On s'en fiche de l’Afrique!
Ne pas se soucier des problèmes qui font vivre le cauchemar aux Noirs tout en les éblouissant avec des récits de « contribution » à la société occidentale par les anciens esclaves, cela relève du sarcasme. Tels des naufragés, ces pauvres âmes qui tremblent de peur à la moindre allusion au retour en Afrique sont absolument acculés à l’acte de gratitude envers le pays hôte qui pour la plupart du temps finit par les naturaliser citoyens. Tant pis pour les congénères de l’autre côté de l’océan? Le Mois de l’histoire de Noirs aura sans doute pour effet de détourner le cœur des « réfugiés » de leur mère-patrie tout en jouant sur leur sensibilité à la flatterie.

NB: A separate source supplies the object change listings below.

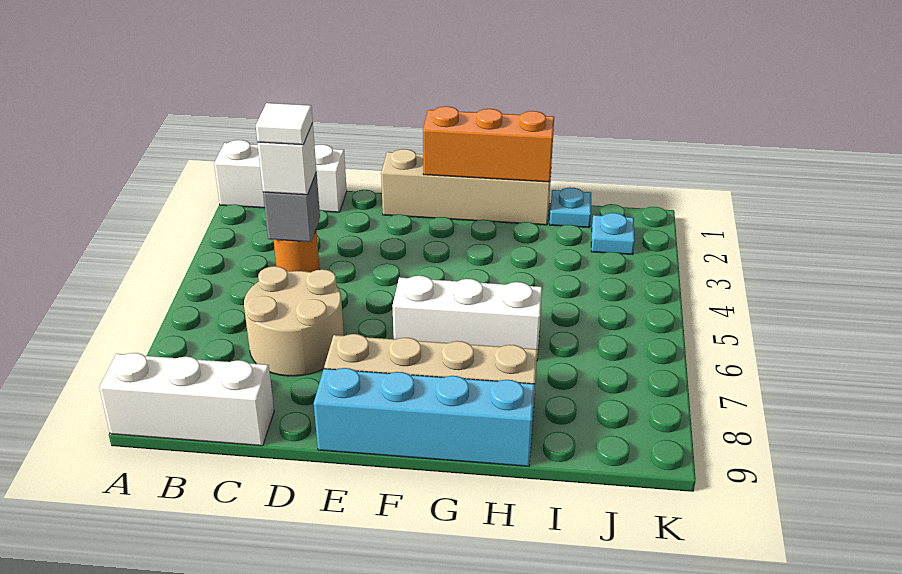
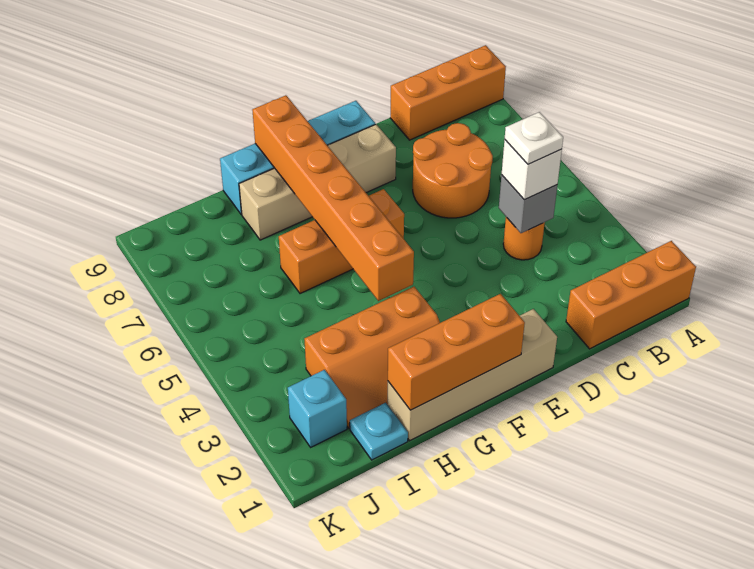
white brick A1:C1 level 1 -> orange brick A1:C1 level 1
white brick A9:C9 level 1 -> orange brick A9:C9 level 1
white tile C4 level 4 -> white plate C4 level 4
tan round brick C6:D7 level 1 -> orange round brick C6:D7 level 1
white brick F6:H6 level 1 -> orange brick F6:H6 level 1
none -> orange slope G2:I3 level 1 top 3
none -> orange brick G4:G9 level 2
cyan plate J2 level 1 -> cyan brick J2 level 1

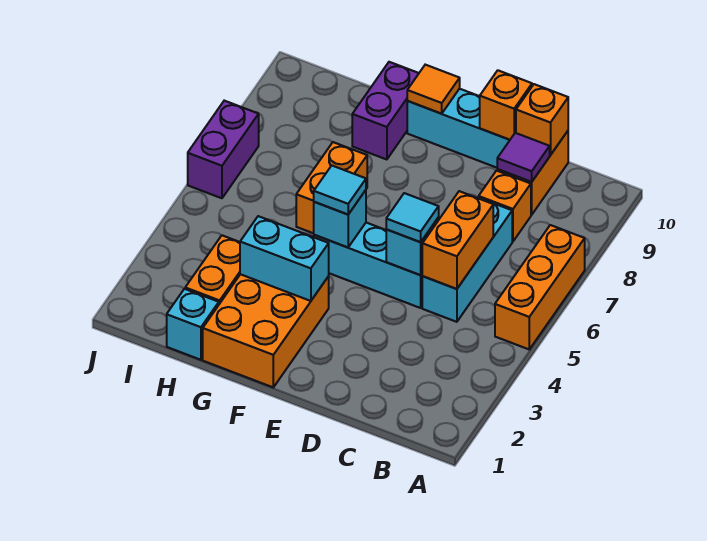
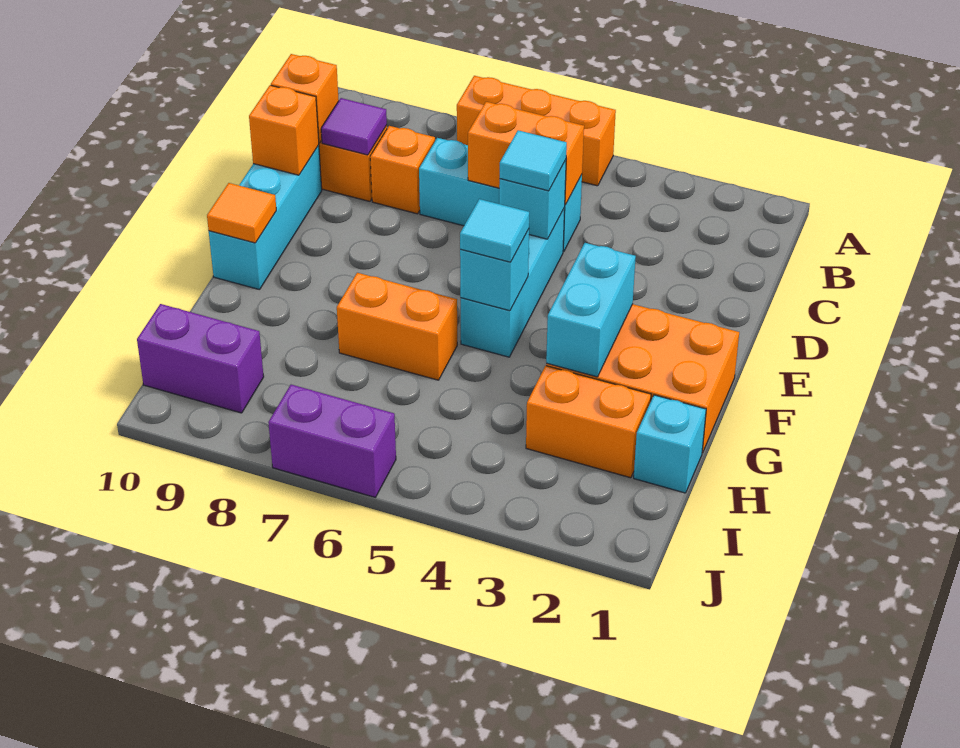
purple brick G9:G10 level 1 -> purple brick I9:I10 level 1

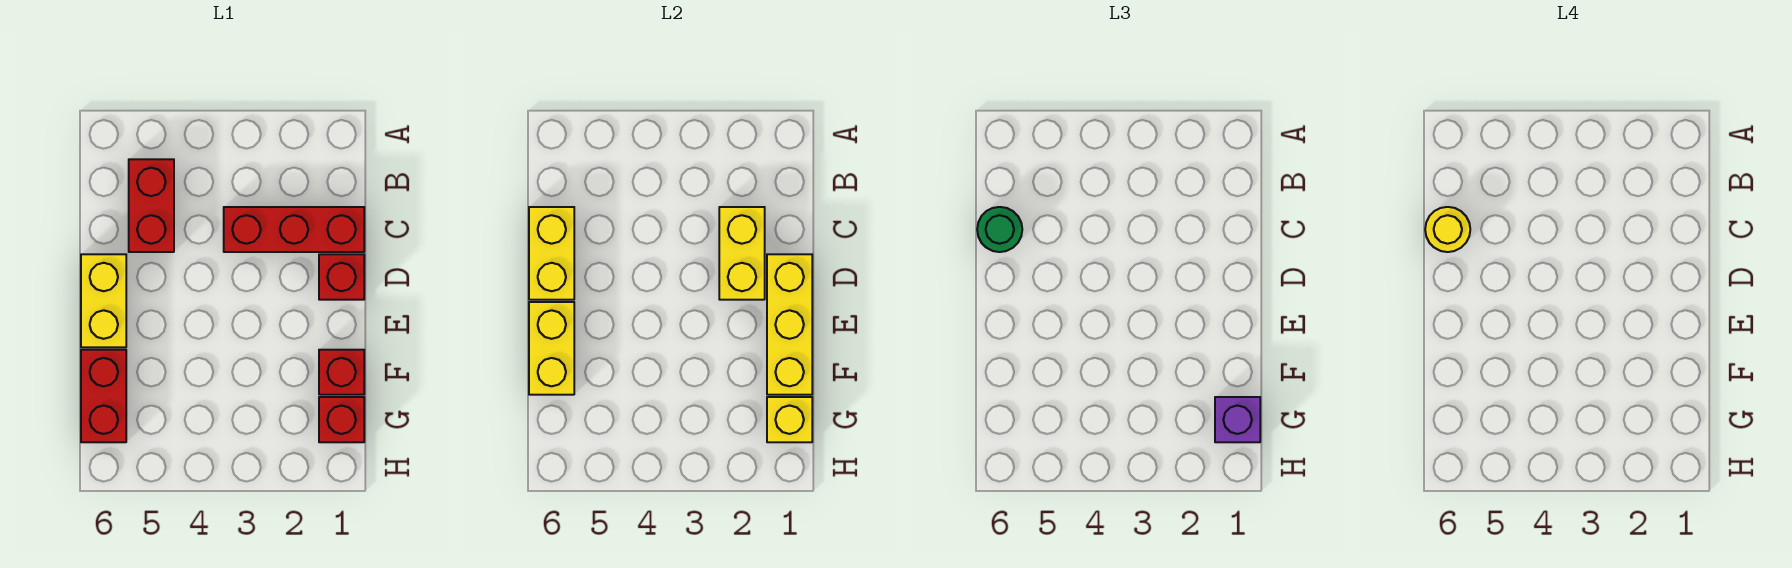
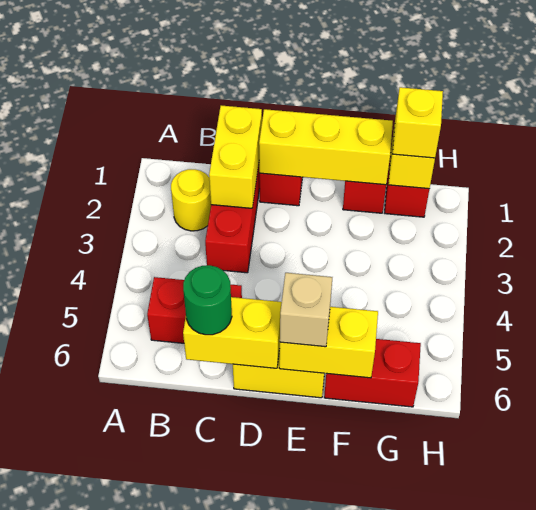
yellow brick C2:D2 level 2 -> yellow brick C1:C2 level 2
yellow round brick C6 level 4 -> yellow round brick B2 level 1
none -> tan brick E6 level 3
purple brick G1 level 3 -> yellow brick G1 level 3

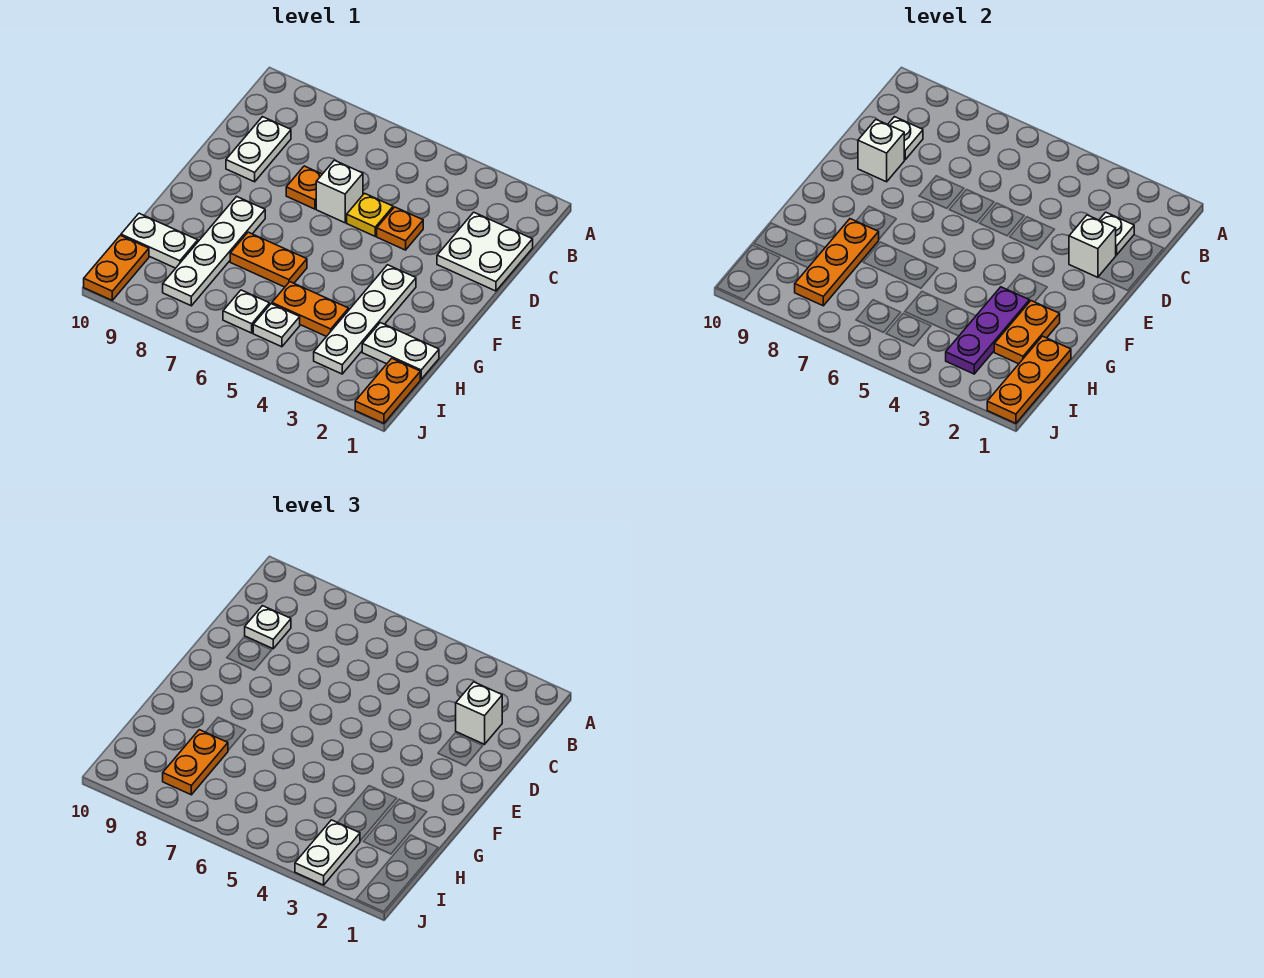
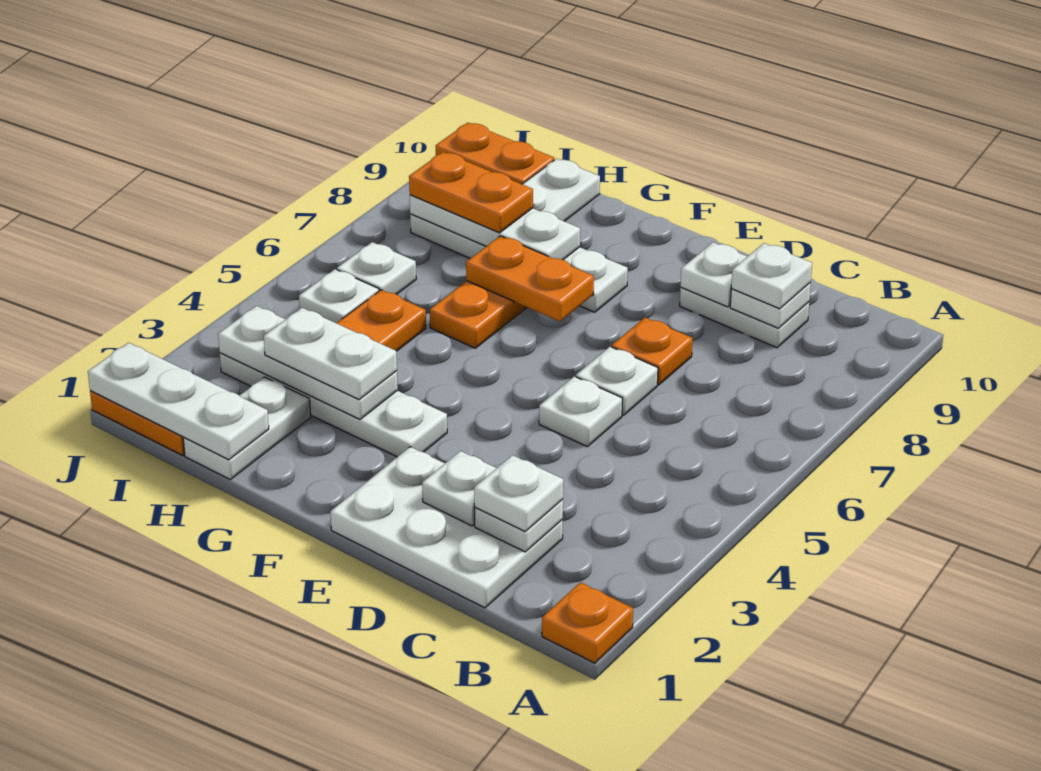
white plate C1:D2 level 1 -> white plate C1:E2 level 1
white brick C2 level 3 -> white plate C2 level 3
white brick D2 level 2 -> white plate D2 level 2
orange plate D4 level 1 -> orange plate A1 level 1
yellow plate D5 level 1 -> white plate D5 level 1
white brick D6 level 1 -> white plate D6 level 1
white brick D9 level 2 -> white plate D9 level 2
orange plate G2:H2 level 2 -> orange plate F7:G7 level 2
purple plate G3:I3 level 2 -> white plate G3:I3 level 2
orange plate G8:I8 level 2 -> white plate G8:I8 level 2
orange plate H1:J1 level 2 -> white plate H1:J1 level 2
white plate I3:J3 level 3 -> white plate G3:H3 level 3

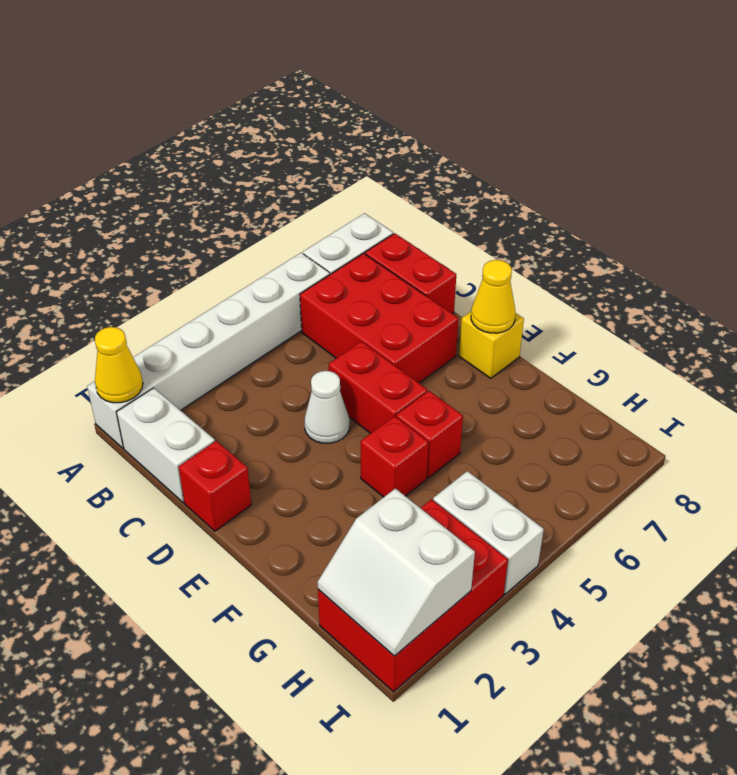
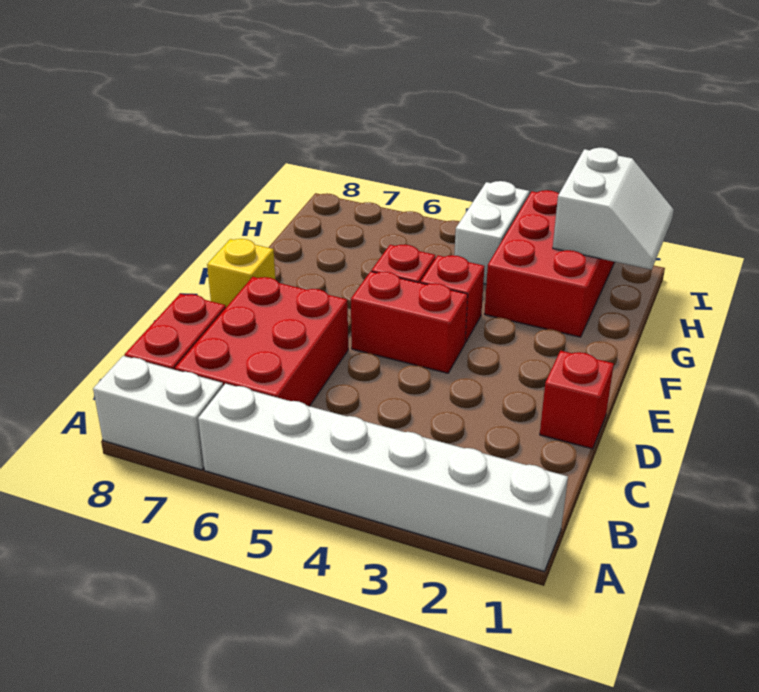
yellow cone A1 level 2 -> none
white brick B1:C1 level 1 -> none
white cone D4 level 1 -> none
red brick D5:E5 level 1 -> red brick E4:E5 level 1
yellow cone E8 level 2 -> none
red brick H1:I3 level 1 -> red brick G2:I3 level 1

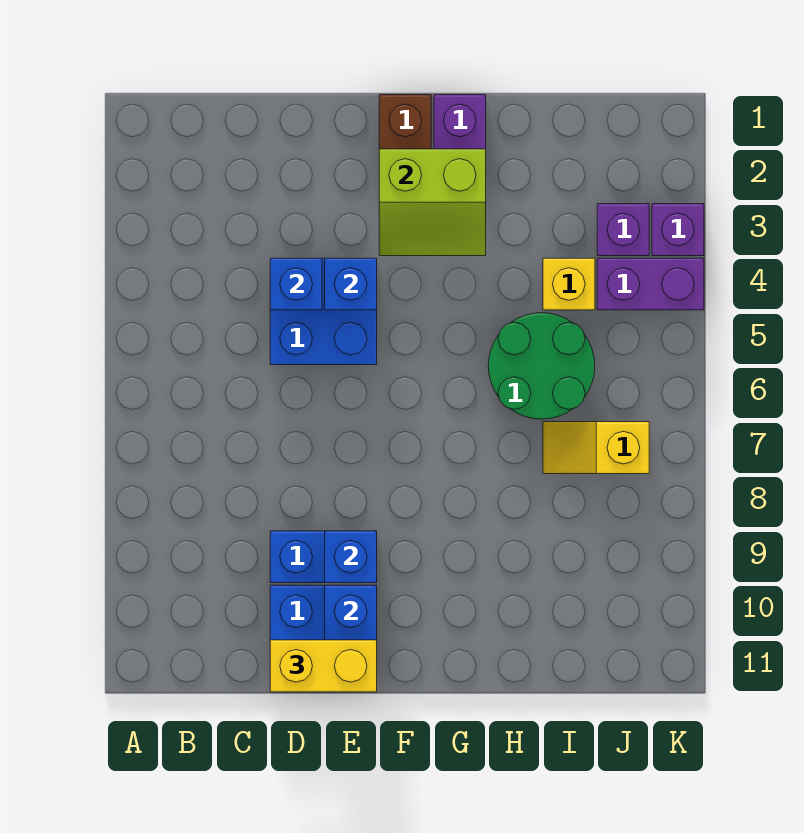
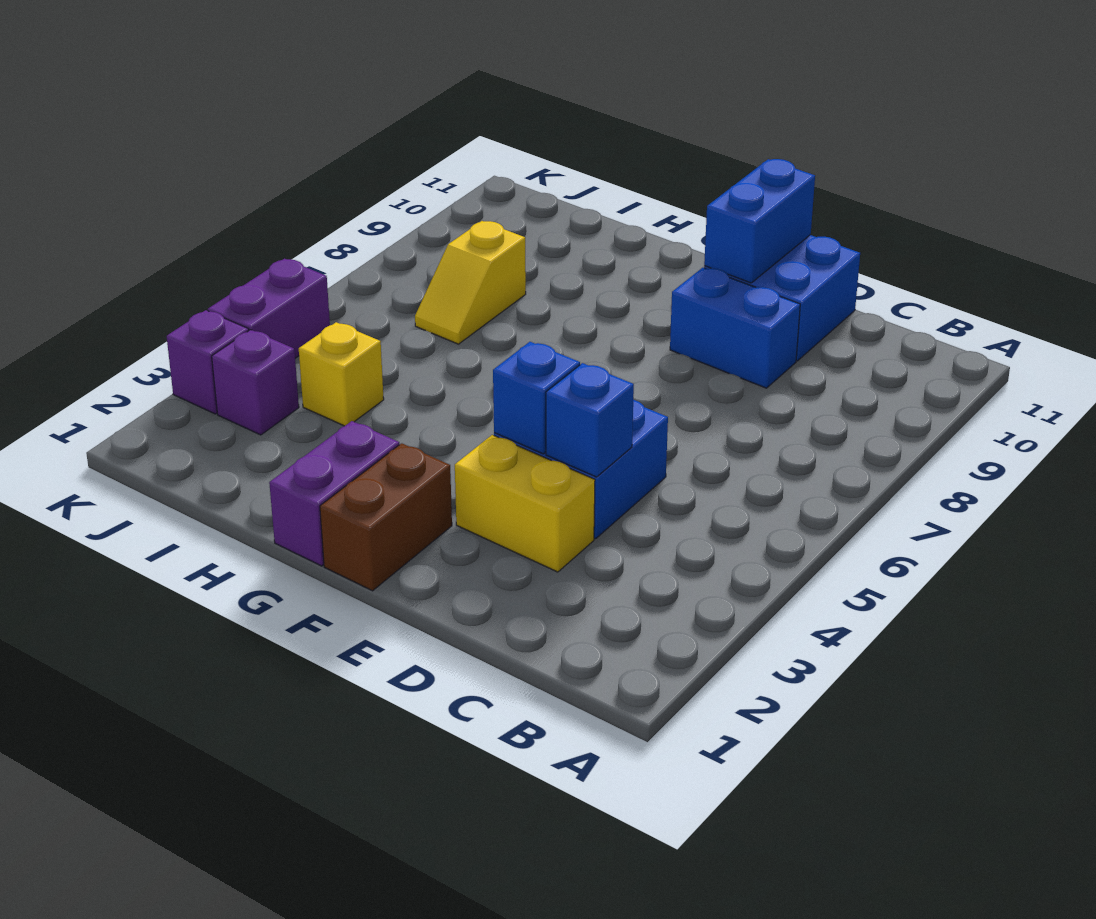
yellow brick D11:E11 level 3 -> yellow brick D3:E3 level 1
blue brick E9 level 2 -> none
lime slope F2:G3 level 2 top 2 -> none
green round brick H5:I6 level 1 -> none
yellow slope I7:J7 level 1 top J -> yellow slope I7:I8 level 1 top 8
purple brick J4:K4 level 1 -> purple brick K4:K5 level 1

Ils n’ont pas de choix, ils s’y prêtent volontiers. Oui, on adore les Noirs quand ils font les clowns, c’est plus naturel, et on les abhorre quand ils veulent déterminer leur propre destin.
Février, le mois qui vient illusionner les Noirs et les tranquilliser dans leur sort d’éternels assistés. Qu’on me le dise seulement, à quand le Mois de l’histoire des Chinois ou des Arabes?